The exclusionary philosophies of Imperialism are counterproductive in the 21st-century world of all access, all the time for anyone, anywhere with secure Internet access. In the U.S., public libraries and public schools cast the widest net among the masses. They also offer the broadest range of opportunities to catch the attention of students as future consumers and their parents as current consumers--especially poorer communities where the potential for expansion is greater because those markets are underdeveloped.
In families where the adults work low-wage, low-tech jobs, children introduce their parents to evolving technologies through their curiosity-driven observations and exposure in school.
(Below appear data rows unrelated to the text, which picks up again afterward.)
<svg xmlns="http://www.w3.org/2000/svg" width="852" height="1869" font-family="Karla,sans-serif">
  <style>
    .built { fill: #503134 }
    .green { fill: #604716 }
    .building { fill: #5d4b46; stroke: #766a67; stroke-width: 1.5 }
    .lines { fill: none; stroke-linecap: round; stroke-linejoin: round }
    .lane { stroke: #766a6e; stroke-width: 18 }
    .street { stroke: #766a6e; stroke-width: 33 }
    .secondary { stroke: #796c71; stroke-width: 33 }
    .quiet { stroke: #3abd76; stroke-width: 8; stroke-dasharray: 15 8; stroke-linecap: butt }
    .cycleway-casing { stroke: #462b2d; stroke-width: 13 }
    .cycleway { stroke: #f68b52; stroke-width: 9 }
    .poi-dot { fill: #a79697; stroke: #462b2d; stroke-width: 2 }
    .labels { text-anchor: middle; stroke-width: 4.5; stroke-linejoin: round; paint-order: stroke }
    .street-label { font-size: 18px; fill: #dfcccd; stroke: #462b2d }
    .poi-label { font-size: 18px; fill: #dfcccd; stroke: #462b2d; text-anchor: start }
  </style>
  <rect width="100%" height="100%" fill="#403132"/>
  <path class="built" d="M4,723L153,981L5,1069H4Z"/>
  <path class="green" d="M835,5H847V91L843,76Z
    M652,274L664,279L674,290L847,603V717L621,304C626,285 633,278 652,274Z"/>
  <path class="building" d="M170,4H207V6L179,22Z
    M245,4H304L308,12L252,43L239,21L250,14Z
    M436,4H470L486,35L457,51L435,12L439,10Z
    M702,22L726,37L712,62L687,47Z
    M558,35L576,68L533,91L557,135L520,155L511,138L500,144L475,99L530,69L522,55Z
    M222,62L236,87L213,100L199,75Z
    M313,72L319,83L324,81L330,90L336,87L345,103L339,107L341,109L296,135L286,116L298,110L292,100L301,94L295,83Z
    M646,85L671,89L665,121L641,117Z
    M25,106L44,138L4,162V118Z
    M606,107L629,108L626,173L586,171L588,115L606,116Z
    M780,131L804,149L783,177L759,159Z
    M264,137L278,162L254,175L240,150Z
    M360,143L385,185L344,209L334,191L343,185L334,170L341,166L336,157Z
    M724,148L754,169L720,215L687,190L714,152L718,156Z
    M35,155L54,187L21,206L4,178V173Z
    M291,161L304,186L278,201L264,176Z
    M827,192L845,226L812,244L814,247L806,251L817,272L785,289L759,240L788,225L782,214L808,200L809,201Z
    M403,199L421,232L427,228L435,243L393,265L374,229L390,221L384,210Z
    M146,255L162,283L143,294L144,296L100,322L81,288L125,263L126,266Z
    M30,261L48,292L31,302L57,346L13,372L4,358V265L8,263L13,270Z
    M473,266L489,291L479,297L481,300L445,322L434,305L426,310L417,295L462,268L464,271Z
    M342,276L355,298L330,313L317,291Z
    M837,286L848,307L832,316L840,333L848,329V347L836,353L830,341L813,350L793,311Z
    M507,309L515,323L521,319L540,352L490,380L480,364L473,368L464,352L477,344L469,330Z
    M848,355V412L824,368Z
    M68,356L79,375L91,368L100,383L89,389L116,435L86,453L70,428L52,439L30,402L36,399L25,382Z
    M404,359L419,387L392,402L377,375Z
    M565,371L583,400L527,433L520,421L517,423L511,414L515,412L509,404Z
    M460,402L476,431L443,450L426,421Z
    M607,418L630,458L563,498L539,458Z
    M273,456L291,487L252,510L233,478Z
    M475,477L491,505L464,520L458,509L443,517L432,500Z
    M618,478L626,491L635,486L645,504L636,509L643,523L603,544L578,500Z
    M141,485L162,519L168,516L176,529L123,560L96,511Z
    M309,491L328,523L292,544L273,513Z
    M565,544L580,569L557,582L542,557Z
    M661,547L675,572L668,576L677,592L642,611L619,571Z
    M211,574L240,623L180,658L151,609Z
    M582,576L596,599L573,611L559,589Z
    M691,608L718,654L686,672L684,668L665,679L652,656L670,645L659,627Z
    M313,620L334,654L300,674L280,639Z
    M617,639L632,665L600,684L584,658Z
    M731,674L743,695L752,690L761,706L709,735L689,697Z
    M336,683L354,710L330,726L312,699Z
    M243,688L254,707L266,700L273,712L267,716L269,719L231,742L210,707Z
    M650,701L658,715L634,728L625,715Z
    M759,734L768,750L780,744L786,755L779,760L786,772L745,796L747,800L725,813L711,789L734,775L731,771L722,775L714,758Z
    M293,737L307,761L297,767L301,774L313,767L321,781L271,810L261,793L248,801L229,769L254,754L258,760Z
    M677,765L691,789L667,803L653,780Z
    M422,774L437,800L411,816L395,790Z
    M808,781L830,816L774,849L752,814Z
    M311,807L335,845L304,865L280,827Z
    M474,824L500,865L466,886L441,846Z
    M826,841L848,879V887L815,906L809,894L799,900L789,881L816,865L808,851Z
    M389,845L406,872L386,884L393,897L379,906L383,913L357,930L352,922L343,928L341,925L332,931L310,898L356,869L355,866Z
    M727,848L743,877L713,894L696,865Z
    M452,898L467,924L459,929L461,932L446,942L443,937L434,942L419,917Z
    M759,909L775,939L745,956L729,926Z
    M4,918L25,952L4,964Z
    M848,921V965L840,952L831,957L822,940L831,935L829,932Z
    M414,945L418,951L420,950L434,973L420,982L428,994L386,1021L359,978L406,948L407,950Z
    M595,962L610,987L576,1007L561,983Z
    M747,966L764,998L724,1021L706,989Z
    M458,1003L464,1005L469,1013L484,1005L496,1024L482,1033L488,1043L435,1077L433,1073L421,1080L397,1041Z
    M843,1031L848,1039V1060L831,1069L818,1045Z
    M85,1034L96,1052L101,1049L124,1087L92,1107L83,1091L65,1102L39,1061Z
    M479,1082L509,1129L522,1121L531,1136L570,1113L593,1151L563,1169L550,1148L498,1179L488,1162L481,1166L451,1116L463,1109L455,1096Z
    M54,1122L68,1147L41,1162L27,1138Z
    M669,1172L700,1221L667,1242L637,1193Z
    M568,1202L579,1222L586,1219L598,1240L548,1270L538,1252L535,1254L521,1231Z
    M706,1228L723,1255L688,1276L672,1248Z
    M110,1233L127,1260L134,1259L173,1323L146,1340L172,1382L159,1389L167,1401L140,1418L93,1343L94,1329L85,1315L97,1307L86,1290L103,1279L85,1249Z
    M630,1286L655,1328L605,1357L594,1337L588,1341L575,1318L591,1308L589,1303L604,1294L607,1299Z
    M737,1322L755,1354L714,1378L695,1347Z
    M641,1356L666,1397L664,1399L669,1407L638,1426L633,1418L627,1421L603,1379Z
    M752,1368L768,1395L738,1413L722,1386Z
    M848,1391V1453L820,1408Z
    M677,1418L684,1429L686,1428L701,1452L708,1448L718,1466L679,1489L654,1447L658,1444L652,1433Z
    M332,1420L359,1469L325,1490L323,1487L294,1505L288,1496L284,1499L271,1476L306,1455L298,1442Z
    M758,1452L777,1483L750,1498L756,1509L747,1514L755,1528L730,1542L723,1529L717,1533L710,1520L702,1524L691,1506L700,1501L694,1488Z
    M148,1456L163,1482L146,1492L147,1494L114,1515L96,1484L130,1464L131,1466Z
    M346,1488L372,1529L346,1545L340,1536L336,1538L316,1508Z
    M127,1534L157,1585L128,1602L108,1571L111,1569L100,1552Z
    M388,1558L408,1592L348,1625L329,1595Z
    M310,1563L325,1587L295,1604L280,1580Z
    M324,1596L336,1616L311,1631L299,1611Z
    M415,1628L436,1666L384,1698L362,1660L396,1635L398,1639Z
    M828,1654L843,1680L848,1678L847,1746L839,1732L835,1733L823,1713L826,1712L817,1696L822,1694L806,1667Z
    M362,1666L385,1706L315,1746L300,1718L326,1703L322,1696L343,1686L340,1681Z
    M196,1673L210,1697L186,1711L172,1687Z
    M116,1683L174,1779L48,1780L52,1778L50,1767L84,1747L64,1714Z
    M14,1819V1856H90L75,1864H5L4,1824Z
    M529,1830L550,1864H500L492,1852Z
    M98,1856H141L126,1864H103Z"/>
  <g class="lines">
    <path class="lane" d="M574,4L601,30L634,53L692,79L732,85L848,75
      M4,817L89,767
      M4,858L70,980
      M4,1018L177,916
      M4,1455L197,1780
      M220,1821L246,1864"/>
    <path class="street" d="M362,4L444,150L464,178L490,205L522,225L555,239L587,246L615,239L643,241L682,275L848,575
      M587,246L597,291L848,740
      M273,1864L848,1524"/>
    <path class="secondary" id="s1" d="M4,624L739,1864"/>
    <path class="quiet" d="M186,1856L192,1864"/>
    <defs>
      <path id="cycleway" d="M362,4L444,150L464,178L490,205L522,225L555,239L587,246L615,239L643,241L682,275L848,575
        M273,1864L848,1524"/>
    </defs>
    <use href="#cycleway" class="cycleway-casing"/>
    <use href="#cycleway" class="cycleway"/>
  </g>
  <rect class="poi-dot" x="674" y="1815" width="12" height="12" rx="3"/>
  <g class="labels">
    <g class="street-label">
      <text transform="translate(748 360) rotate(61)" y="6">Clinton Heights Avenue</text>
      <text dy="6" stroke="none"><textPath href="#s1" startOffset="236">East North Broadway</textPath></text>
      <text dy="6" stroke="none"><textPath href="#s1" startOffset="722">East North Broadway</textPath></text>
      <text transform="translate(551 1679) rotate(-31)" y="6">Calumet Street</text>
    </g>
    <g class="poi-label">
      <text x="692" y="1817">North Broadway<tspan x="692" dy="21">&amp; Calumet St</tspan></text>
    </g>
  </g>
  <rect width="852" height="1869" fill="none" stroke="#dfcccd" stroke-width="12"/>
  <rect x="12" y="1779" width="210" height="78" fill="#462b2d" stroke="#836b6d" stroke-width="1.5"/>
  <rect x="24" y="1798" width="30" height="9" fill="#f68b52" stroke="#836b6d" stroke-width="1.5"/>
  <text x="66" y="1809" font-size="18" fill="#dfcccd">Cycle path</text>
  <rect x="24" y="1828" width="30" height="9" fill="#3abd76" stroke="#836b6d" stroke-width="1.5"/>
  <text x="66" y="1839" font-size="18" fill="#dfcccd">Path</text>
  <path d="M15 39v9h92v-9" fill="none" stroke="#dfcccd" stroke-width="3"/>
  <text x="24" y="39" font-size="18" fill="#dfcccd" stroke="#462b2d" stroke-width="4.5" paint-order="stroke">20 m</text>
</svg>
The socio-economic digital divide doesn't just limit opportunities for poor and underprivileged people, it limits possibilities and constricts growth for the entire 70% retail consumer-driven economy.
BATAF: Most people are expendable.
Published on July 09, 2013 09:34
July 8, 2013
Deja Vu

Confession: When my girlfriends call to rehash the most recent episode of the same recurring (that I can recite verbatim) fight with their men, I'm reading silently while occasionally murmuring agreement and saying, "Really?...No!...What?"
(My lesbian friends work out their relationship issues by discussing them with their partners and wives.)
BATAF: Women who say they're happily single are pretending.